Ces préalables étant posés, venons-en à l’immigration professionnelle et étudiante.
Certes, la nécessaire maîtrise des flux migratoires ne doit se faire au détriment ni de l’attractivité de l’enseignement supérieur ni des besoins de nos entreprises en compétences spécifiques de haut niveau. Toutefois, nous savons que ce sujet est particulièrement sensible en période de crise économique. D’ailleurs, l’immigration professionnelle ne se limite pas aux compétences de haut niveau.
Je tiens à le dire en préambule, compte tenu de la situation actuelle du marché de l’emploi et du niveau de chômage dans notre pays, il serait dangereux de modifier l’équilibre général de la réglementation actuelle en matière d’autorisation du travail. La protection du marché du travail impose en effet de conserver une procédure administrative claire et opposable.
Il faut l’affirmer clairement, le régime d’autorisation du travail existant doit être maintenu, car il permet de réguler efficacement l’entrée de salariés étrangers pour occuper des emplois dans des secteurs qui ne sont pas en tension.
N’oublions pas que des étrangers présents au titre de l’immigration familiale ou de l’immigration étudiante occupent des emplois sans passer par la procédure de l’autorisation de travail. Cela ne veut pas dire qu’il ne faut pas simplifier les procédures lorsqu’elles sont trop complexes, pour permettre aux employeurs de recruter des travailleurs étrangers qualifiés répondant aux profils des postes recherchés ou pour remplir des missions spécifiques et temporaires. C’est une demande légitime des entreprises, notamment celles qui sont ouvertes à l’international et qui éprouvent des difficultés à recruter des salariés étrangers, alors que seuls ces salariés permettent de conquérir des marchés, notamment dans leur pays d’origine. Le document préparatoire suggère d’ailleurs, avec beaucoup de précautions, de promouvoir, dans le cadre de l’immigration professionnelle, une politique d’attractivité favorisant l’immigration de travailleurs hautement qualifiés, une sorte « d’immigration choisie » qui ne dirait pas son nom en quelque sorte.
De même, dans une perspective d’attractivité du territoire, on peut réfléchir à simplifier et à faciliter les procédures pour les secteurs d’activité et les emplois pour lesquels notre pays connaît une pénurie de main-d’œuvre. C’est une nécessité pour notre économie et pour nos entreprises qui recherchent, par exemple, des informaticiens ou des techniciens supérieurs. Nous ne pouvons nier cette réalité, qui existe déjà dans des secteurs en tension où les entreprises sont exonérées de la procédure d’autorisation de travail pour recruter plus facilement.

DONNÉES BRUTES:
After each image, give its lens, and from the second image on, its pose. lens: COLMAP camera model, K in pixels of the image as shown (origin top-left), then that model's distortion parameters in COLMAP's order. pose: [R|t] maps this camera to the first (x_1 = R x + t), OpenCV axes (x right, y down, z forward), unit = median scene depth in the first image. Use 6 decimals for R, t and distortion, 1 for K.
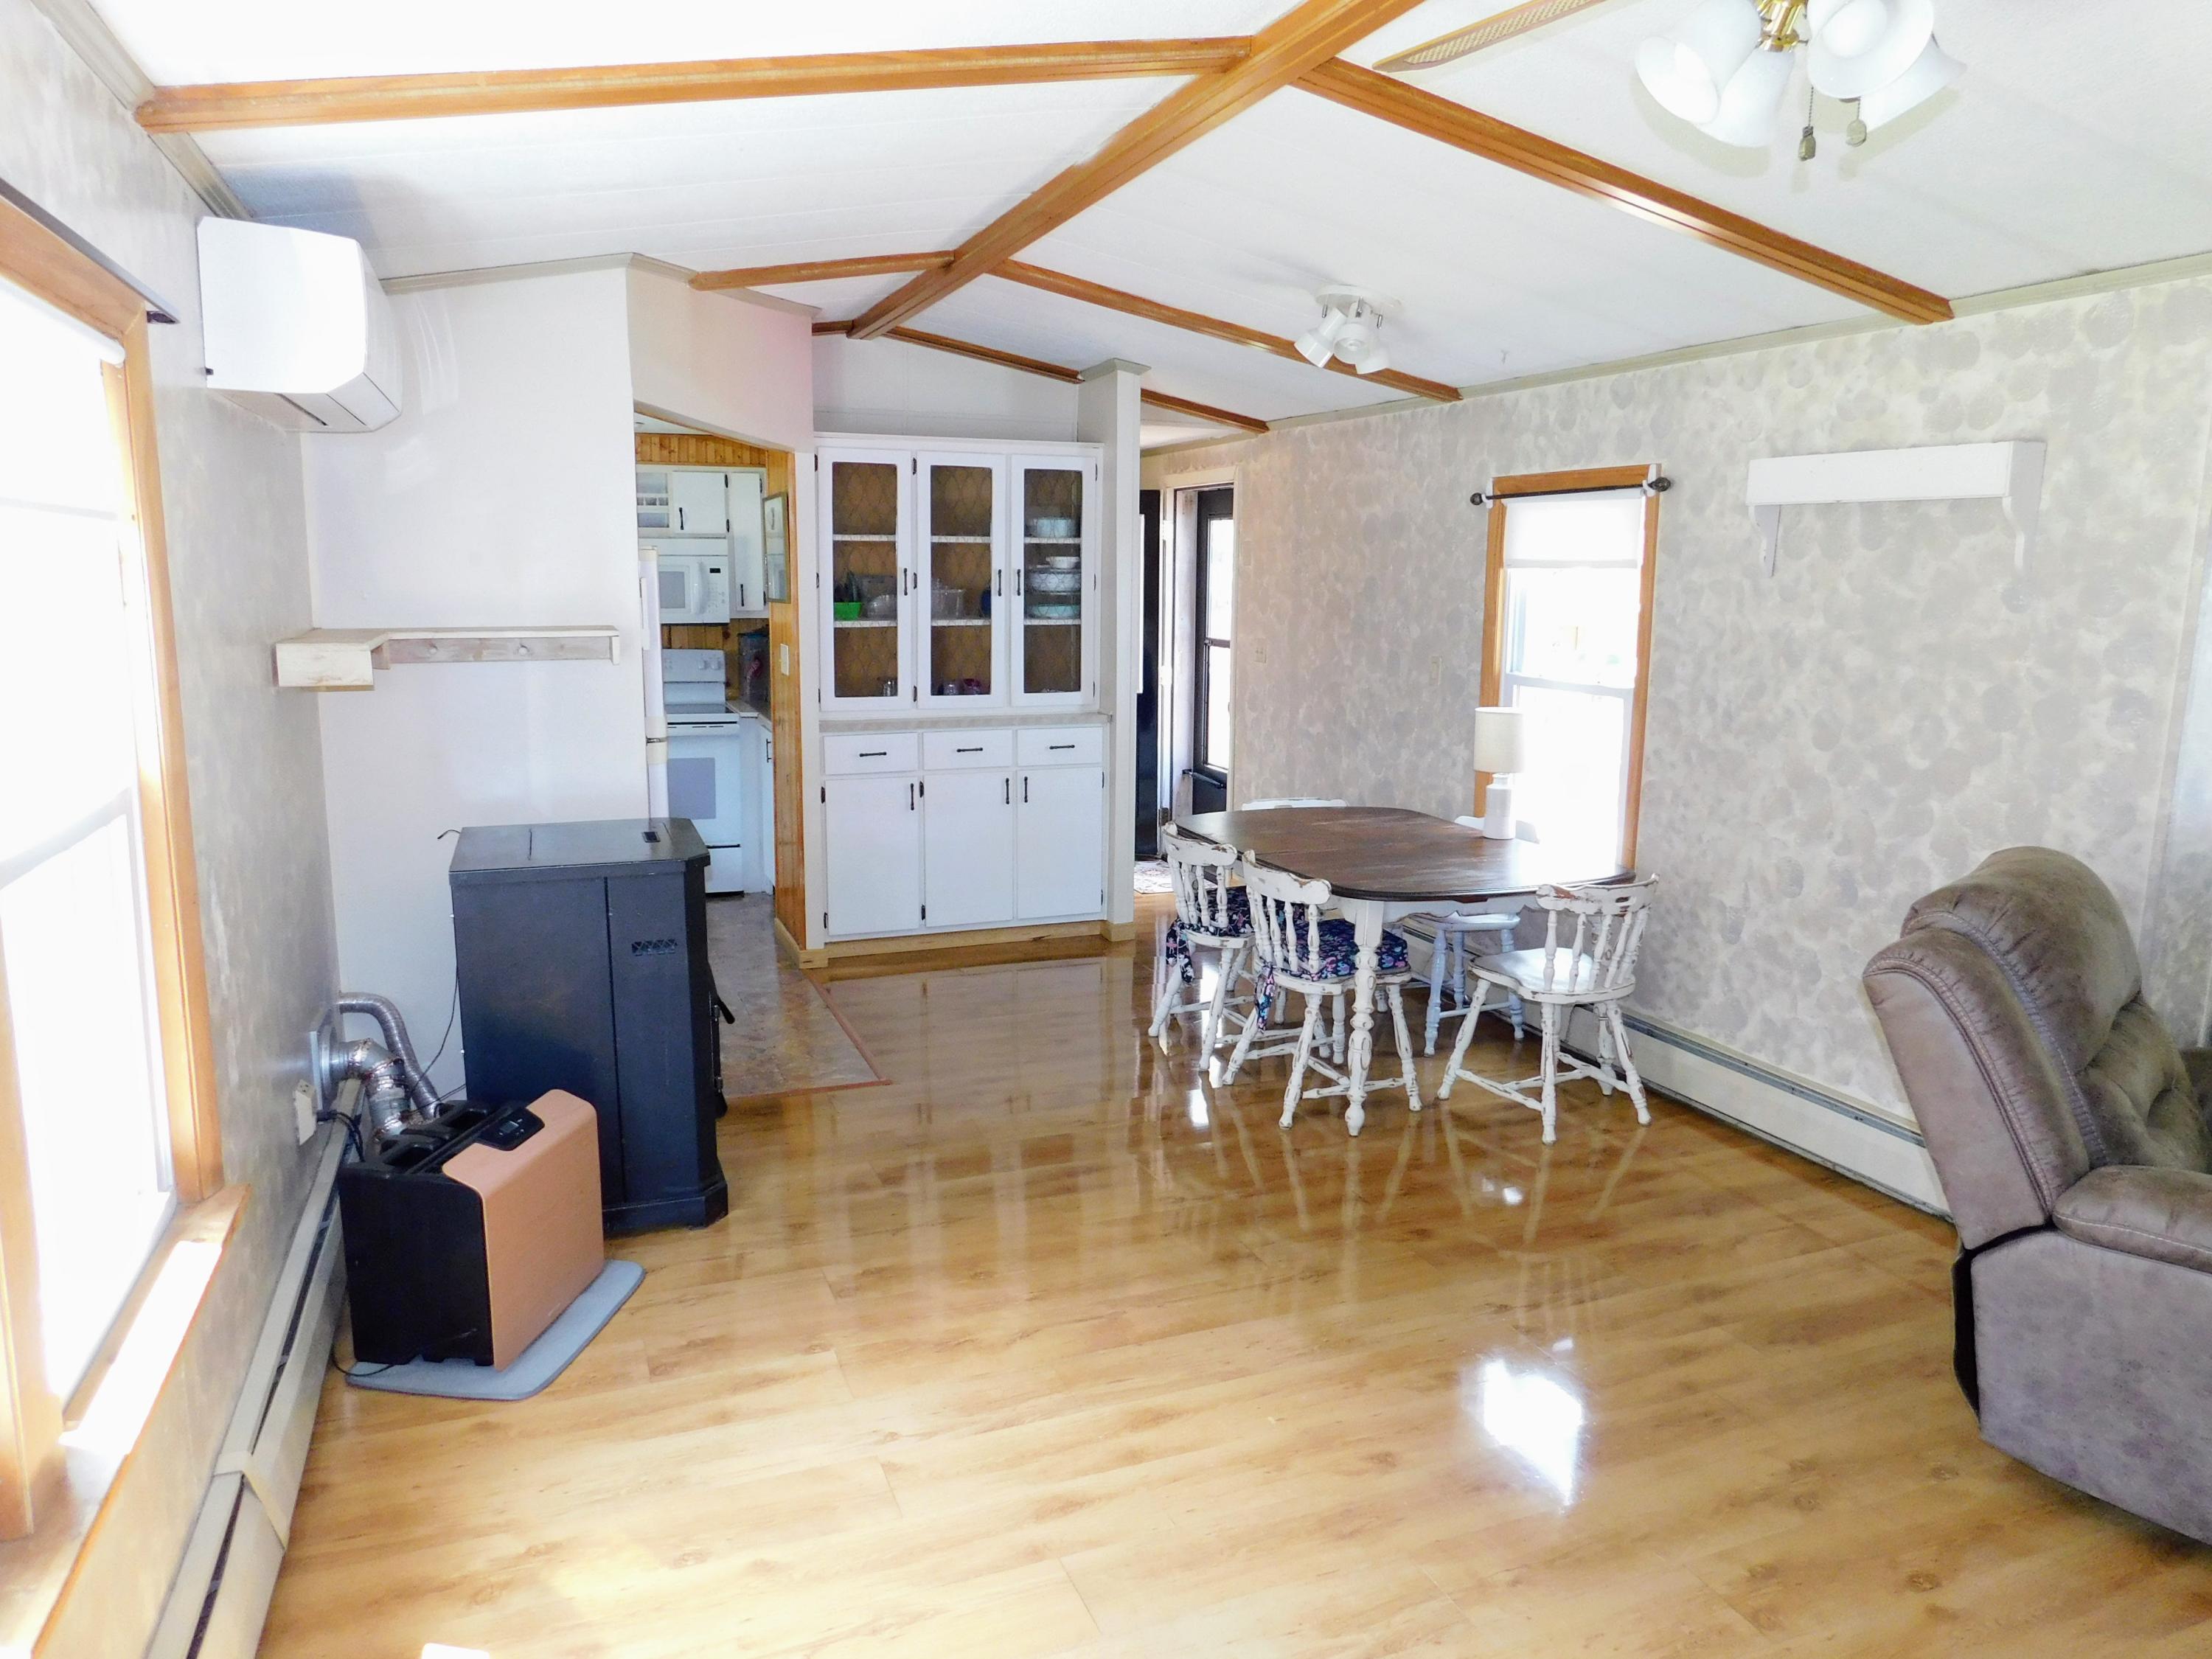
lens RADIAL K [[1482.5, 0, 1109.6], [0, 1482.5, 830.5], [0, 0, 1]] dist [-0.006118, 0.000230]
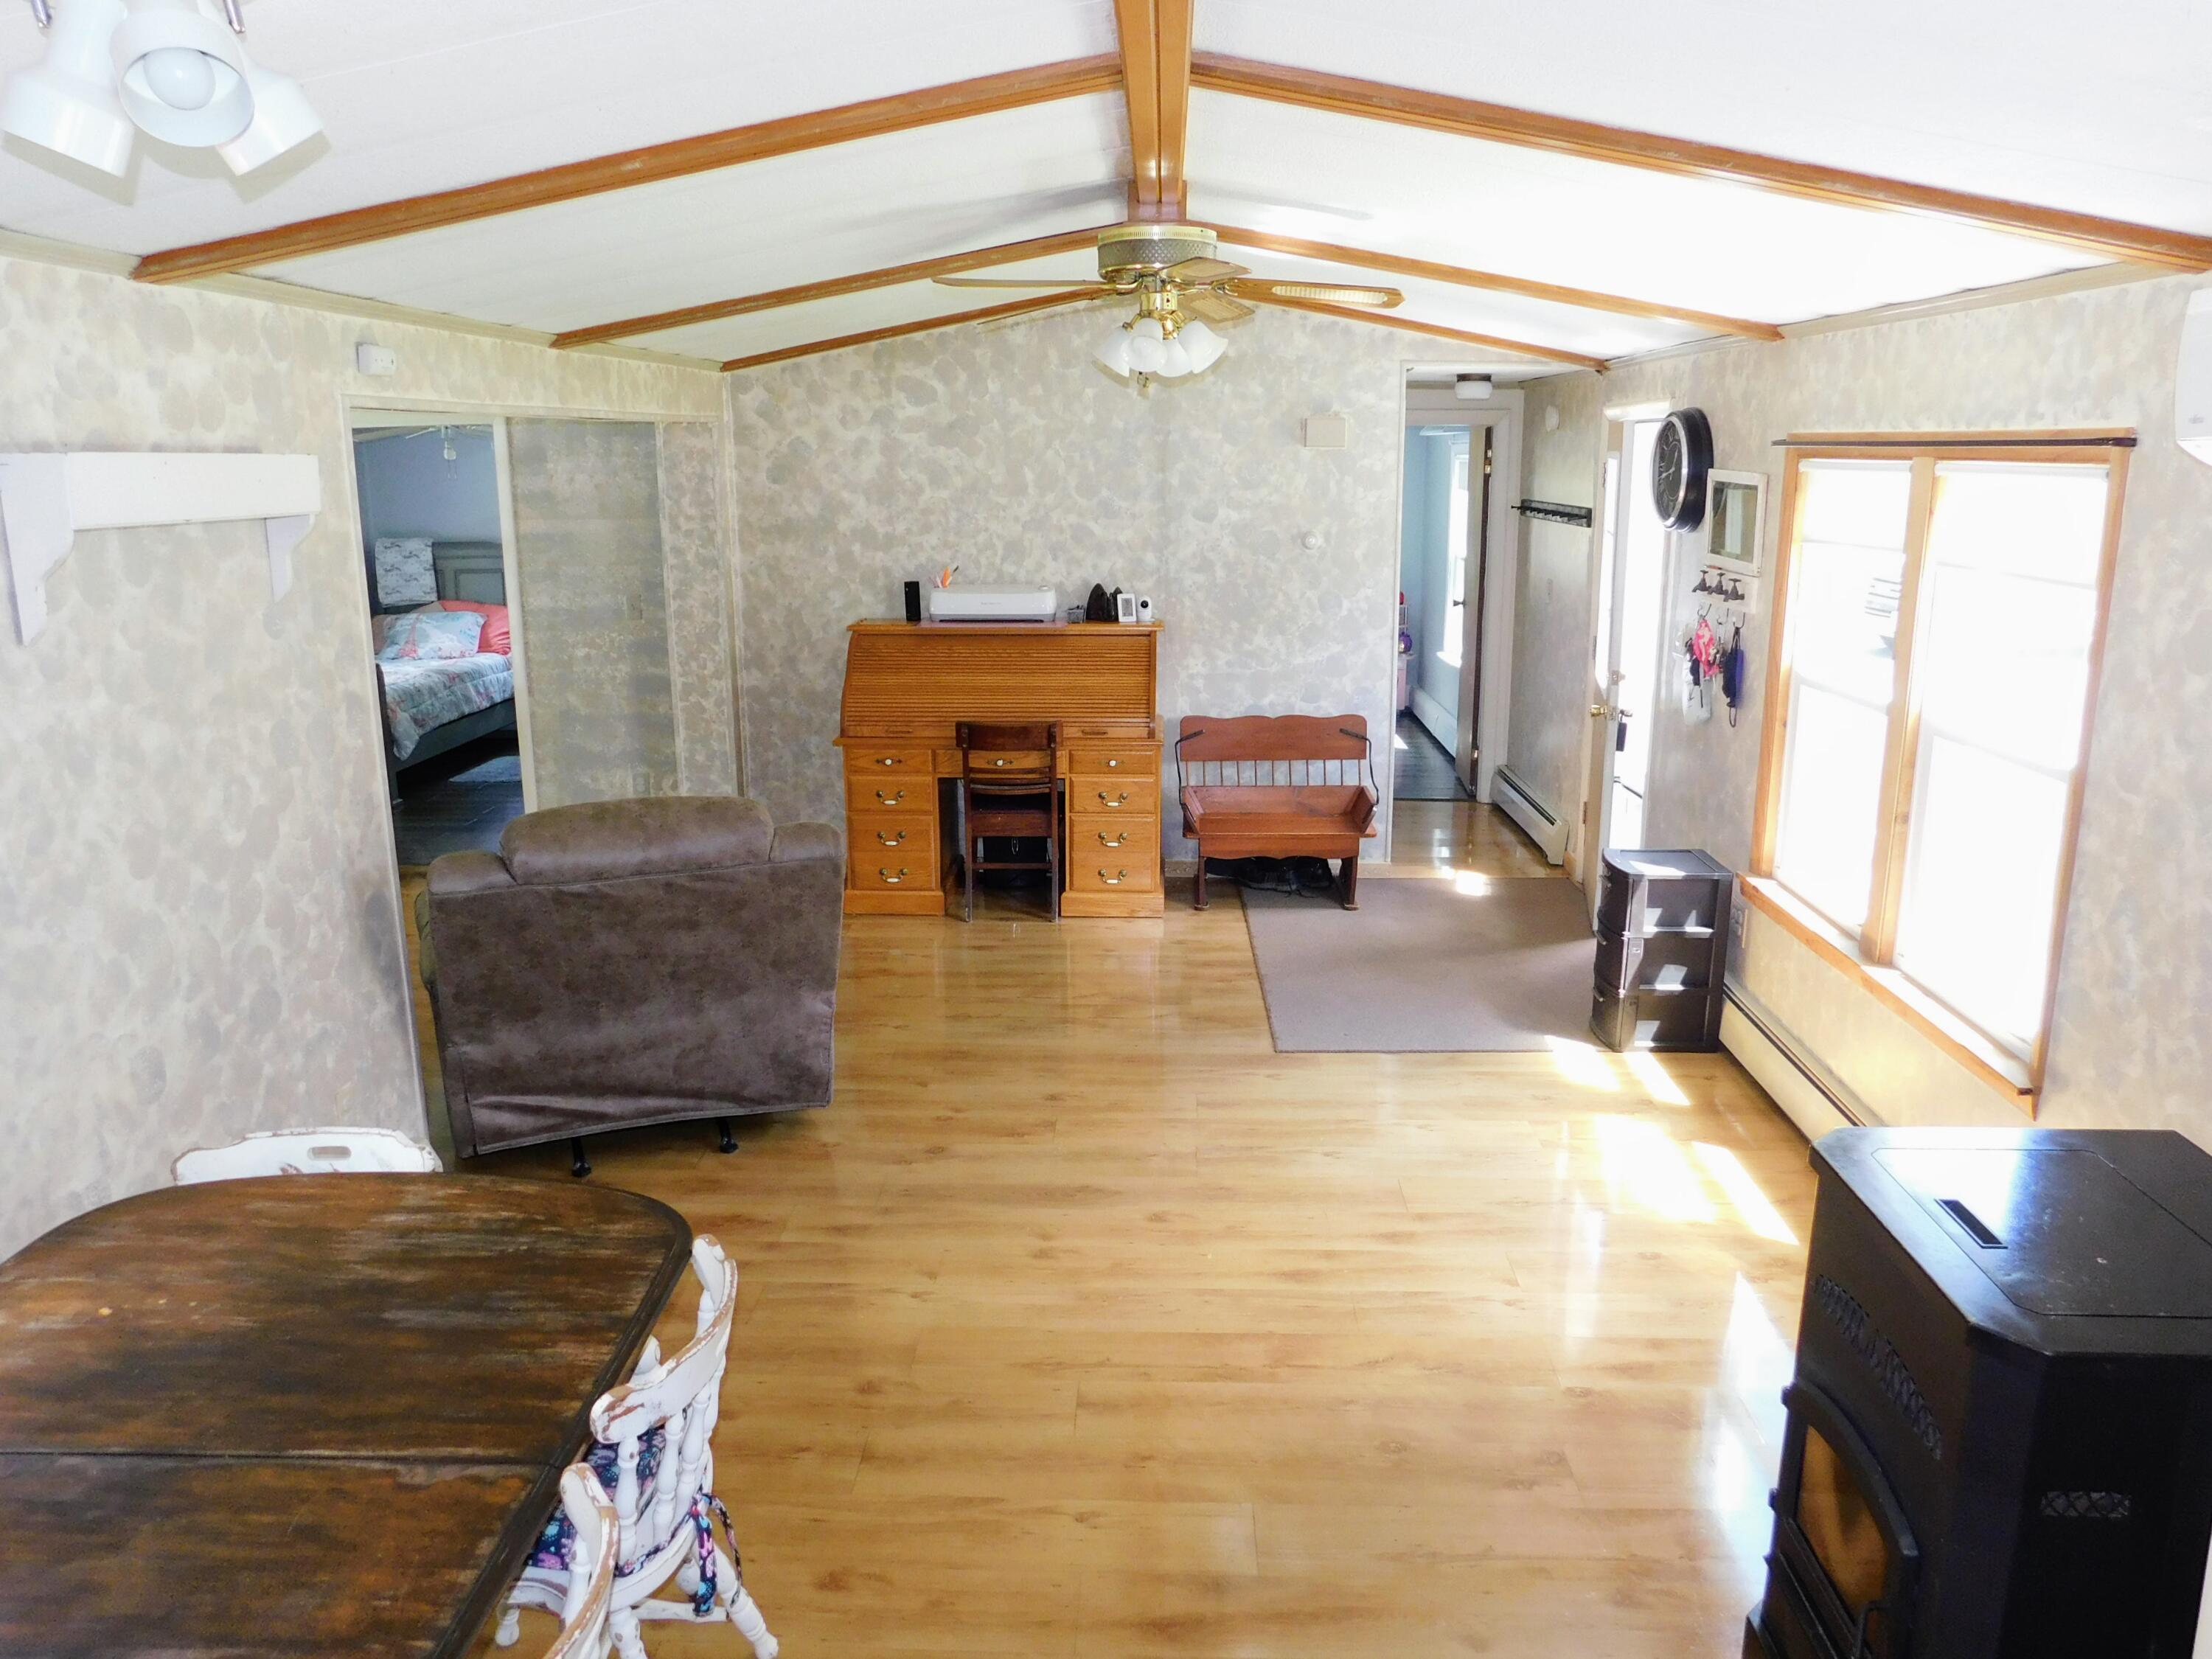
lens RADIAL K [[1600.5, 0, 1105.1], [0, 1600.5, 824.6], [0, 0, 1]] dist [-0.008149, 0.001530]
pose [[-0.913774, -0.111281, 0.390683, -0.228151], [0.052762, 0.921087, 0.385764, -0.361327], [-0.402781, 0.373115, -0.835795, 1.521025]]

PROBLÈME À RÉSOUDRE: Poursuivez le texte sur l'immigration professionnelle et étudiante en enchaînant directement après sa dernière phrase.

RÉPONSE ATTENDUE:
Le document préparatoire à ce débat nous invite à anticiper les pénuries de main-d’œuvre et de compétences qui se feront jour à l’avenir dans certains secteurs professionnels.
Une vision prospective du marché du travail serait sans doute un élément utile, mais veillons à ne pas ouvrir les vannes. L’immigration professionnelle doit rester principalement un moyen de répondre aux difficultés structurelles du marché du travail et, sous certaines conditions strictes, aux réalités conjoncturelles. Revoir régulièrement la liste des métiers ouverts aux étrangers sans opposition de la situation économique pour tenir compte des évolutions du marché du travail peut être une voie à explorer.
Vous nous invitez à réfléchir à des adaptations de la législation pour faciliter l’immigration de salariés étrangers qualifiés. Cela nécessite d’abord une plus grande efficacité et une plus grande fermeté dans la lutte contre le travail illégal et les fraudes. C’est l’une des conditions de l’acceptabilité de l’assouplissement des règles existantes en matière d’immigration professionnelle. Cela pose aussi la question des conditions d’accueil que nous pouvons offrir aux personnes immigrantes pour motifs professionnels.
Abordons maintenant l’immigration étudiante, qui fait l’objet d’un large accord parmi nous. En ce domaine, des mesures ont été récemment annoncées par le Gouvernement. J’y vois là une relation de cause à effet, ces sujets étant plus consensuels.
L’internationalisation des études est un phénomène établi aujourd’hui. Les pays émergents fondent de plus en plus leur développement sur l’élévation de leur niveau de qualification. L’accueil des étudiants étrangers est aujourd’hui un instrument d’influence majeur. Il existe d’ailleurs une concurrence entre les pays développés pour attirer les meilleurs étudiants, en développant des stratégies de recrutement, notamment des étudiants en master et en doctorat, issus des pays cibles, principalement les pays émergents, les BRICS, Brésil, Russie, Inde, Chine et Afrique du Sud. Bien entendu, il faut veiller à ce que cela ne s’apparente pas à une fuite des cerveaux des pays en développement.
Tout le monde admet qu’il faut mener une politique ambitieuse pour attirer les meilleurs étudiants, en privilégiant les niveaux master et doctorat et en favorisant les mobilités au travers d’accords entre les établissements d’enseignement supérieur.
Avec près de 290 000 étudiants étrangers dans ses universités et ses grandes écoles, principalement d’ailleurs à un niveau master et doctorat, la France occupe une place honorable, même si elle a perdu du terrain au cours de ces dernières années. Ce serait une erreur pour notre pays de se tenir à l’écart des échanges internationaux d’étudiants, car cela fait partie de la politique d’attractivité d’un pays.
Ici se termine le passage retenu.